There is no doubt the oil charts look like a raging bull making its way. But it is a bubble by any standard. Bubble not necessarily is formed by just speculation. It can also form by negligence, conspiracy, and just demand supply instability due to a transitioning economic phase.

The reason oil has reason to the heights never imagined before is because of the above reasons – not one but perhaps all of them.

The whole thing started when oil fell below $10 a barrel in early nineties. Oil companies, the Middle East oil tycoons and the oil business friendly politicians became to make sure India and China prosper with imported jobs from the western nations.
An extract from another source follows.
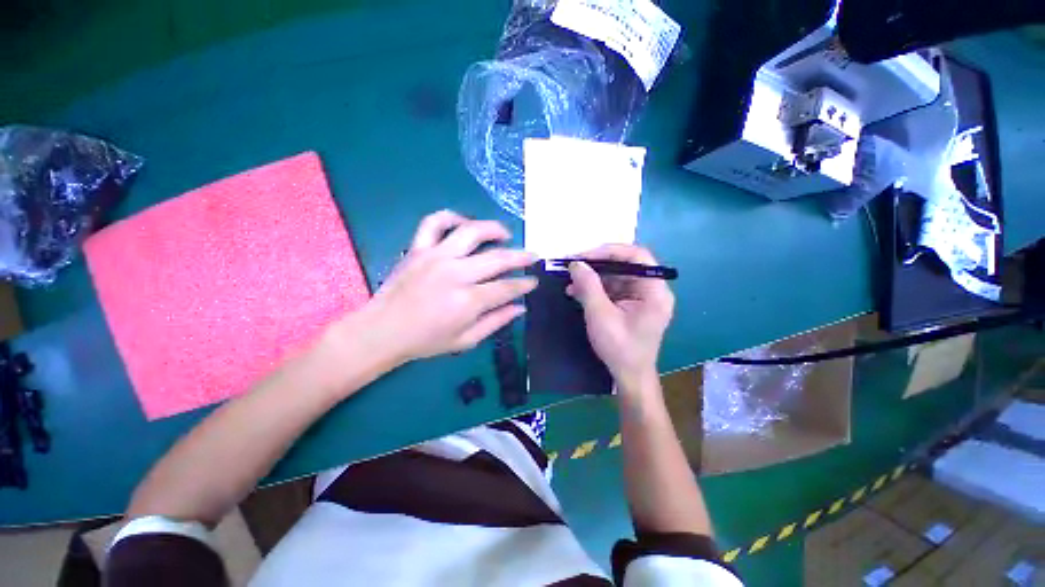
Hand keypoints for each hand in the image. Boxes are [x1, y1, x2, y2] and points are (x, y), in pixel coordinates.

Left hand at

They called it outsourcing. It essentially shipped labor-intensive non-management jobs of repetitive nature to Asian giant economies. India focused on services and China on low-tech manufacturing. Foreign direct investments poured in and India as well China started subsidizing the petroleum products for their native population. The use of hydrocarbons skyrocketed.

Then came the negligence of the world leaders to recognize the problem and formulate a sustainable energy policy. Other than Brazil, very few countries have thought of alternative fuels in early 2000.

Finally the emergence of ETF (Exchange Traded Fund), the private equity funds and the hedge funds started speculating on a raging bull market in oil. The genie finally went out of the bag. The pendulum shifted to the extreme and oil approached $150 a barrel cre3ating hyperinflation in food and energy.

US trade deficit and budget deficit dragged the US dollar down. In terms of Euro (currency) oil revenues did not see that kind of a raging bull market. As a result the oil curtail OPEC did not make any serious move to pump more oil.

But remember, the pendulum has shifted to an extreme from $10 a barrel to $146 a barrel. The rise took more to more than ten years but it did happen. the problem with commodities is that it always forms hills – up and then steeper down. The top is relatively small area.

What has happened is a realization among the people that oil is priory and also environment unfriendly. For example, with the U.S. economy mired in a slump, Americans still believe saving the environment is more important than fixing the economy, according to a new poll released Thursday, July 3rd, 2008.

According to a CNN/Opinion Research poll, 49% of Americans say protection of the environment should be given priority, even at the risk of curbing economic growth. That compares to 44% of those surveyed who said the economy is the top priority, and the government should focus on economic growth even at the expense of the environment.

This awareness creates the top of the hill in every commodity. The government agencies and businesses are planning telecommuting. India and China has finally reversed their insane policies of bleeding the state owned and run oil companies to subsidize the oil consumption of native citizens. The small businesses are imploding back to the basements of the owners and using Internet to do business.

There are signs o0f that ‘hill top’ in the oil commodity. What happens next is interesting. If oil follows other commodity demand supply model, it will start a very slow decline withy sporadic bear market bull moves on the upside. After sometime the bleeding speculators will give up and the oil producers will realize that the golden days of hydrocarbons are over. They will start pumping as much as they can at the elevated price levels. Tat this stage the oil price will collapse without a ground floor in place.

Most likely the extreme position of the pendulum will not allow back to this level ever again. The fact people are still environment aware will bring in the use of alternative energy in the form of Hydrogen, Solar energy and nuclear reactors. The transformation can be very fast – faster than the oil tycoons and the oil company executives can ever imagine.